◆ SOURCE DOCUMENT:
● ● ● ●

I was wondering about this myself a while ago. There are many possible answers, but perhaps the most practical reason is power consumption. A typical transistor used in a modern integrated circuit dissipates nearly zero power when it's in either logical 0 or 1 state. (Either the collector-emitter voltage is nearly zero, or the collector current is nearly zero.)

Thus, in a contemporary chip, we can say that a transistor will only dissipate considerable amounts of power when it is in the process of changing between the two states, and consumes very low power when it is holding a particular state.

Imagine if there were more than two possible states (other values "inbetween"), transistors would consume orders of magnitude more power even when the system is doing nothing, thus rendering the thing economically unfeasible. This is (one of the reasons) why the vast majority of our digital circuits are binary.

ENIAC was base 10, so not only is it possible to use bases other than 2, base 10 was used first.

● ● ● ●

◆ LIST OF TASKS:
[1] For the post on why digital circuits are binary, mark each statement yes or no according to the post, and quote the words that decide it: (a) A transistor in a contemporary chip dissipates considerable power mainly while switching between states. (b) ENIAC worked in base 2. (c) The post presents power consumption as the only reason digital circuits are binary.
[2] Pick up the post on why digital circuits are binary after its final sentence and continue writing it.

◆ Source records:
● ● ● ●

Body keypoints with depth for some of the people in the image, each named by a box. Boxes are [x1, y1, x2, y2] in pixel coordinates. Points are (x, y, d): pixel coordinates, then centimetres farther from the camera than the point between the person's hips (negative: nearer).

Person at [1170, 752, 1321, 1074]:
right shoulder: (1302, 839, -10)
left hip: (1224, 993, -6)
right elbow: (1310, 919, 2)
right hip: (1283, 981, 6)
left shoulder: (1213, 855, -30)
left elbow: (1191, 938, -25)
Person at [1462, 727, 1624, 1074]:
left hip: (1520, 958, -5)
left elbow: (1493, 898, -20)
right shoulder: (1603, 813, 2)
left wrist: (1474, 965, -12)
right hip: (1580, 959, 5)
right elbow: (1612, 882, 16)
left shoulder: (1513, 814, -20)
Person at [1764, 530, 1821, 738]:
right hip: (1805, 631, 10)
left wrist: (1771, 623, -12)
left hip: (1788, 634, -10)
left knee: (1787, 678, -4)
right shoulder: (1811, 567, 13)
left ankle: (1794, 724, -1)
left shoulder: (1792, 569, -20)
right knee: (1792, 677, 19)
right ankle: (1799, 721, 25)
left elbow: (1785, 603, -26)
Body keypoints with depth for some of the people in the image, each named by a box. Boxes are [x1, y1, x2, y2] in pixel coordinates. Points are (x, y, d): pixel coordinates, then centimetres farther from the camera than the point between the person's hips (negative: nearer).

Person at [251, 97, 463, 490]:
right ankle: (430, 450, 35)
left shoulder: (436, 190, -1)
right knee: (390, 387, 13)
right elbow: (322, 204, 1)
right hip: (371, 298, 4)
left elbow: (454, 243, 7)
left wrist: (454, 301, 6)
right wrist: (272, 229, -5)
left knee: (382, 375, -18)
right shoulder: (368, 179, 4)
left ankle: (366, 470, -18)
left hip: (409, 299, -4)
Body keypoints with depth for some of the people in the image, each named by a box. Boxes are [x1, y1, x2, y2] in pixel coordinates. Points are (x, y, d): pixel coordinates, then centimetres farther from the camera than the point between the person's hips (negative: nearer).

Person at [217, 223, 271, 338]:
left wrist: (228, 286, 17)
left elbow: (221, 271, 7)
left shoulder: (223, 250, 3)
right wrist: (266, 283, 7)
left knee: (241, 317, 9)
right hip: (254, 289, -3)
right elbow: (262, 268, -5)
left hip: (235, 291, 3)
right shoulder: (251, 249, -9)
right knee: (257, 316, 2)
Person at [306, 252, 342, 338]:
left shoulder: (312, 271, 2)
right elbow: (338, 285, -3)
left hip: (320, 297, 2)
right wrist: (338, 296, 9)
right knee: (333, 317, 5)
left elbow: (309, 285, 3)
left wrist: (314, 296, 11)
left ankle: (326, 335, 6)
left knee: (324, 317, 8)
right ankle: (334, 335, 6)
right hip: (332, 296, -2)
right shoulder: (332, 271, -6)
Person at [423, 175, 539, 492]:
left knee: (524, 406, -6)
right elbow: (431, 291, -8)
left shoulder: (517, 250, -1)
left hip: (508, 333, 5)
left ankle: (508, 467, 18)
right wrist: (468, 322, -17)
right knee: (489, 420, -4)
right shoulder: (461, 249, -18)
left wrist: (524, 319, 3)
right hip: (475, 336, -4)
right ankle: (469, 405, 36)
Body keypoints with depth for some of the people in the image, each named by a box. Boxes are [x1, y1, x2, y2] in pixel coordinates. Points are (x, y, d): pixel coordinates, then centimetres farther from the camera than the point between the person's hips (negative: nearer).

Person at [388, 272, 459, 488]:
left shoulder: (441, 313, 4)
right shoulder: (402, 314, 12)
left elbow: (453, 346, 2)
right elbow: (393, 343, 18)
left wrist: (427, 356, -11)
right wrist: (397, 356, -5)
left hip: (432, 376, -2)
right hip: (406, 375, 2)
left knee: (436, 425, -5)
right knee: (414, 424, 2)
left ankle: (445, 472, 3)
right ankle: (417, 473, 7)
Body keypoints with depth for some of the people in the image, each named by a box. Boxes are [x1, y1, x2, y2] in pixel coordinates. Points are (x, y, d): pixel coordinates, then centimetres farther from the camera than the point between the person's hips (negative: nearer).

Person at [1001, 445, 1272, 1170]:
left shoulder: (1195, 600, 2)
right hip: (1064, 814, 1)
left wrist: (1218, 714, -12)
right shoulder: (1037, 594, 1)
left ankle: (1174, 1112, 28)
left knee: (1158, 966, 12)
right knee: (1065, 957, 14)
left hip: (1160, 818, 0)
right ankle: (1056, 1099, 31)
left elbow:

● ● ● ●

◆ EXERCISE RESULTS:
[1]
(a) Yes: "a transistor will only dissipate considerable amounts of power when it is in the process of changing between the two states"
(b) No: "ENIAC was base 10"
(c) No: "This is (one of the reasons) why the vast majority of our digital circuits are binary."

[2]
According to "50 Years of Army Computing: From ENIAC to MSRC", EDVAC was base 8 and ORDVAC I and II were base 16.

• I don't think this answers the question. The vacuum tubes, diodes and relays used in the ENIAC, EDVAC and ORDVAC circuits really only had two states, on and off. As described in the Wikipedia article on ENIAC the registers on ENIAC were "decimal" in the sense that they stored a decimal digit encoded by which of 10 binary flip-flops was in the "1" state while all the others were in the "0" state. Digital designers still use this technique. They typically call it "one-hot encoding". Apr 23 '14 at 18:05
• I agree with what you're saying. I guess it depends how you interpret "understand" in the question.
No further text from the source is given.